■ **Text to read**:

• • • • •

Illustration: R. Rajesh  

A delayed start to the monsoon has plunged several cities and districts into a water crisis. With India nearly 37% short of its June rainfall and water levels in reservoirs in southern India lower than their 10-year average, there are swirling debates on what has caused the crisis, the role of climate change, myopic policy-making, and unregulated urbanisation. Shashi Shekhar, who was once secretary of the water resources ministry as well as a senior official in the environment ministry, has grappled with water challenges at many levels. Excerpts from an interview:

Chennai is going through an acute water crisis. In Maharashtra, people are rappelling several hundred feet into wells for one bucket of water. When monsoon comes, the crisis mode evaporates. What is the reason for this cycle?

The ecosystem of water is complex and many environmental factors are intricately linked. The problems we see are because we have undermined these links over decades. First, rain and snowfall are the only sources of water — about 99%. In the four months of monsoon here, there are about 30-35 downpours and the challenge is to hold this water in systems that can last us over 365 days. Thick forests make for excellent catchments. The trees slowly transfer rainwater into the sub-soil and this is critical, as it’s the sub-soil that gives water to a river during the months after monsoon.

Many rivers used to be perennial. The sub-soil fills up aquifers and they are a source of long-term storage. Rains and floods recharge aquifers and the surplus is transferred basin to basin. Rivers expand into floodplains — a huge source of storage — and lower into wetlands and marshlands. When enough water empties into the sea, it’s a good thing as it prevents saline seawater from ingressing into land. This is also important for creating the low pressure that draws in the monsoon winds. Aquifers are extremely deep and are recharged slowly and get water from rivers as well as from the soil. When they are full, aquifers have a permanent layer and a dynamic layer. When we go beyond the dynamic layer and extract water from the permanent layer, it becomes unsustainable.

Tamil Nadu, though in the rain-shadow region, does get water from the southwest and northeast monsoons. Over hundreds of years ago, the region had a system of tanks — nearly 29,000 — that collected this water. They were all connected and the surplus transferred basin to basin. Over time, many of these tanks fell into disuse and got silted. There was also encroachment and the connections between drains virtually disappeared. In Chennai, there used to be 68 tanks and a huge wetland —Pallikaranai — of nearly 6,000 hectares. It was a huge source of groundwater. There are only about 20 tanks left today and those too are partly encroached. The drainage lines are gone and so, when floods come, there is no system to collect water. In several places that served as natural recharge zones, forests have been depleted, and the lakes are therefore empty. This lack of underground channels is primarily responsible for inadequate storage. We haven’t allowed the natural sub-soil system, which doesn’t suffer from evaporation losses, to recharge and provide water. This is insurance water, which protects us from droughts. Unless this is understood, we are doomed to continually face droughts.

Is there a similar situation in Maharashtra?

Maharashtra hasn’t yet been declared a groundwater-critical area, but it’s important to understand the State’s geology. There were several volcanic eruptions in its geological past. The resulting lava has formed vesicles in the soil, and over millennia, several layers of vesicles. They have become an intricate system of trapping water. Over the years, a series of cracks developed in the soil, allowing access to these deep layers. When we extract this water all at once, the vesicles are immediately sucked out. That means when rain falls, it goes straight into the lowest layers, and there’s never enough water close to the surface.

• • • • •

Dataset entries

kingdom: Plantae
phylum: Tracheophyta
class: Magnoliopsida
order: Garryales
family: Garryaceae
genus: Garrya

• • • • •

Can you reproduce the part of the water crisis interview that begins at the words containing "Many rivers used" and stops after "it becomes unsustainable."? These records have no connection to the water crisis interview.

■ **Response for this exercise**:
Many rivers used to be perennial. The sub-soil fills up aquifers and they are a source of long-term storage. Rains and floods recharge aquifers and the surplus is transferred basin to basin. Rivers expand into floodplains — a huge source of storage — and lower into wetlands and marshlands. When enough water empties into the sea, it’s a good thing as it prevents saline seawater from ingressing into land. This is also important for creating the low pressure that draws in the monsoon winds. Aquifers are extremely deep and are recharged slowly and get water from rivers as well as from the soil. When they are full, aquifers have a permanent layer and a dynamic layer. When we go beyond the dynamic layer and extract water from the permanent layer, it becomes unsustainable.